Snake, like Tyler Durden before him, has a penchant for cool leather jackets.

It doesn't hurt that the camera is so darn in love with him. Hideo Kojima, more than any other video game developer, knows how to make a character look cool. Snake - whichever version of Snake we're talking about - is always cut more like a kung fu master than a body builder. Strong, but not overly muscular, Kojima emphasises Snake's pretty looks as much as his sheer power. Even his less human characteristics like his shrapnel horn and metal prosthetic hand in The Phantom Pain look less demonic than gently ripped from Hellboy. Snake is less Schwarzenegger or Van Damme than he is Ryan Gosling or Tom Cruise. While everyone's tastes are different, it seems clear that Snake is designed to be something of a sexy beast.
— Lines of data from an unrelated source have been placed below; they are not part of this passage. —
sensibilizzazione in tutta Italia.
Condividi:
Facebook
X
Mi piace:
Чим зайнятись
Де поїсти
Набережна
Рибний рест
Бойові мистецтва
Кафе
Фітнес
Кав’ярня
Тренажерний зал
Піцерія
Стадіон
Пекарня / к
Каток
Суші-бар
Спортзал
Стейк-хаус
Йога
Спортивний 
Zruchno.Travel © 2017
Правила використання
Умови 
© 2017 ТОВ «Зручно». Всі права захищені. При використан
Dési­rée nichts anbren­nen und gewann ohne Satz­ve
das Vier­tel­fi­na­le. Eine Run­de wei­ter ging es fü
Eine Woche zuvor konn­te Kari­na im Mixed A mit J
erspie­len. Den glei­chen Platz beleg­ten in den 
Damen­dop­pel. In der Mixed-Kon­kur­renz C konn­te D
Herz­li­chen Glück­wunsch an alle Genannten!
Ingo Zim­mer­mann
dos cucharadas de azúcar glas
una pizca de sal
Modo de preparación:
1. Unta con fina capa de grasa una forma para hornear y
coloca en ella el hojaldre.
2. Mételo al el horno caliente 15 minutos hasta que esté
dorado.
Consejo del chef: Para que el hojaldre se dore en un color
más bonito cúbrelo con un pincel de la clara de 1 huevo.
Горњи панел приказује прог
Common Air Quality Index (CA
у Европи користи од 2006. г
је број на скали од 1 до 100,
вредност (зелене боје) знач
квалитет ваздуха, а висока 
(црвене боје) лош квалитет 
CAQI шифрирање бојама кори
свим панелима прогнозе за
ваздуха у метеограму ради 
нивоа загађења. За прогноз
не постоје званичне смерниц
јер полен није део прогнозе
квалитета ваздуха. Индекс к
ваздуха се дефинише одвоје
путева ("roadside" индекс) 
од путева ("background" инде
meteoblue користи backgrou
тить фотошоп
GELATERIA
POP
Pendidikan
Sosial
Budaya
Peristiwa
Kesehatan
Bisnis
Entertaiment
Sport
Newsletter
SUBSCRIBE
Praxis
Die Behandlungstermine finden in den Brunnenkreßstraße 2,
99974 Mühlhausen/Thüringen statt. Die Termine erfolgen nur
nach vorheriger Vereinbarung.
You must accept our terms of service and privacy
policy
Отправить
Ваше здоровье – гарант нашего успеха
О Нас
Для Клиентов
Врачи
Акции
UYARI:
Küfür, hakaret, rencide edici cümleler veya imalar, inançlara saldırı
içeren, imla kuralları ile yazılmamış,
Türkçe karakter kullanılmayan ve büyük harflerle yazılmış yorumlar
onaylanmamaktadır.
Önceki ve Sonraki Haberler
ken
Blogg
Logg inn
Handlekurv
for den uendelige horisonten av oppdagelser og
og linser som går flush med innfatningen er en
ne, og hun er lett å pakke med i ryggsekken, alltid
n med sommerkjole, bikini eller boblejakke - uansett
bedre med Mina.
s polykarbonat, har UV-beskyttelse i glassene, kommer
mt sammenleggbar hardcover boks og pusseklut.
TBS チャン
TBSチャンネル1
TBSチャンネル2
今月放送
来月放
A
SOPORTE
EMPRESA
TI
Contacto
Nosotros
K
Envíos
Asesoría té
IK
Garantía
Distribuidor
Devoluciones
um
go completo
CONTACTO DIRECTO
This deification of Snake is important because it makes the player identify with this character when we really shouldn't. We go along with him because he looks like a solid dude who gets to do awesome stuff. He and his amazingly named Diamond Dogs army get to live out the testosterone-fueled machismo fantasy they'd been eating up since day one. They get to wear cool gear, handle cool weapons, and grumble cool lines like "Cipher sent us to hell. But we're going even deeper." Whether intentional or not, Kojima's stylised, fetishistic view of military life seems to be saying "This is why people go to war: to enact the media that excited them so much."

In other words, Snake doesn't have to do anything overtly evil for us to determine that he's not exactly the nicest man. It's just that so many war games put the player in the role of a psychopath that we simply take his egregious actions for granted.

Hideo Kojima may detest war, but he's simultaneously in love with the cinematic flair of it all. And who wouldn't be? Helicopters, horses, explosions, jeeps, sandstorms, sniper standoffs, strategic battle plans and desperate people in trying times are all rife with captivating imagery. It seems that Kojima's philosophy is that war is hell, but war in video games is heaven. By framing the game around an unreliable narrator, Kojima is able to have his "horrible and badass" cake and eat too. Snake, like Tyler Durden before him, is an idea - and an initially alluring one at that. But upon closer examination, his will is not one to be emulated.